● Exercise directions
Lay out every line of the material as a numbered list, skipping the blank lines.

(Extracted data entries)
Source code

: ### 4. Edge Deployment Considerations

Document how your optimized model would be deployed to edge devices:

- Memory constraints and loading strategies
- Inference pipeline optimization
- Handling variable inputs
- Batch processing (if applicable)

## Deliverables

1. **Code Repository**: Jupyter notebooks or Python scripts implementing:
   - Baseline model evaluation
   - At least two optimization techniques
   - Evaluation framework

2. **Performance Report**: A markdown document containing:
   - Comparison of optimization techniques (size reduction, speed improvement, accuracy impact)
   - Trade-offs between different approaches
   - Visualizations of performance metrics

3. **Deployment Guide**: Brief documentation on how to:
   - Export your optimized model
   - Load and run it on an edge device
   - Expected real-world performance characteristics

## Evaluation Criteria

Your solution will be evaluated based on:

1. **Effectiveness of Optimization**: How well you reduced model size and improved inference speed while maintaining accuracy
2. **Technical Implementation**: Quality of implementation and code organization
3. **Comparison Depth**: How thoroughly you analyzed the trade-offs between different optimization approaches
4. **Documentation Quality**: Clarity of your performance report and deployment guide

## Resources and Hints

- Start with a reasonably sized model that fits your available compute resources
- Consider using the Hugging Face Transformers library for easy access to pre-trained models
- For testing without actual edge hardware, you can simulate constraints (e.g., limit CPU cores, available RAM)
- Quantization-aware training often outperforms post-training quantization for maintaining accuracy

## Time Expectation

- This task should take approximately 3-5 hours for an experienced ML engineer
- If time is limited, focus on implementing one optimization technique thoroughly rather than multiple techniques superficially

● Exercise output
1. Source code
2. : ### 4. Edge Deployment Considerations
3. Document how your optimized model would be deployed to edge devices:
4. - Memory constraints and loading strategies
5. - Inference pipeline optimization
6. - Handling variable inputs
7. - Batch processing (if applicable)
8. ## Deliverables
9. 1. **Code Repository**: Jupyter notebooks or Python scripts implementing:
10.    - Baseline model evaluation
11.    - At least two optimization techniques
12.    - Evaluation framework
13. 2. **Performance Report**: A markdown document containing:
14.    - Comparison of optimization techniques (size reduction, speed improvement, accuracy impact)
15.    - Trade-offs between different approaches
16.    - Visualizations of performance metrics
17. 3. **Deployment Guide**: Brief documentation on how to:
18.    - Export your optimized model
19.    - Load and run it on an edge device
20.    - Expected real-world performance characteristics
21. ## Evaluation Criteria
22. Your solution will be evaluated based on:
23. 1. **Effectiveness of Optimization**: How well you reduced model size and improved inference speed while maintaining accuracy
24. 2. **Technical Implementation**: Quality of implementation and code organization
25. 3. **Comparison Depth**: How thoroughly you analyzed the trade-offs between different optimization approaches
26. 4. **Documentation Quality**: Clarity of your performance report and deployment guide
27. ## Resources and Hints
28. - Start with a reasonably sized model that fits your available compute resources
29. - Consider using the Hugging Face Transformers library for easy access to pre-trained models
30. - For testing without actual edge hardware, you can simulate constraints (e.g., limit CPU cores, available RAM)
31. - Quantization-aware training often outperforms post-training quantization for maintaining accuracy
32. ## Time Expectation
33. - This task should take approximately 3-5 hours for an experienced ML engineer
34. - If time is limited, focus on implementing one optimization technique thoroughly rather than multiple techniques superficially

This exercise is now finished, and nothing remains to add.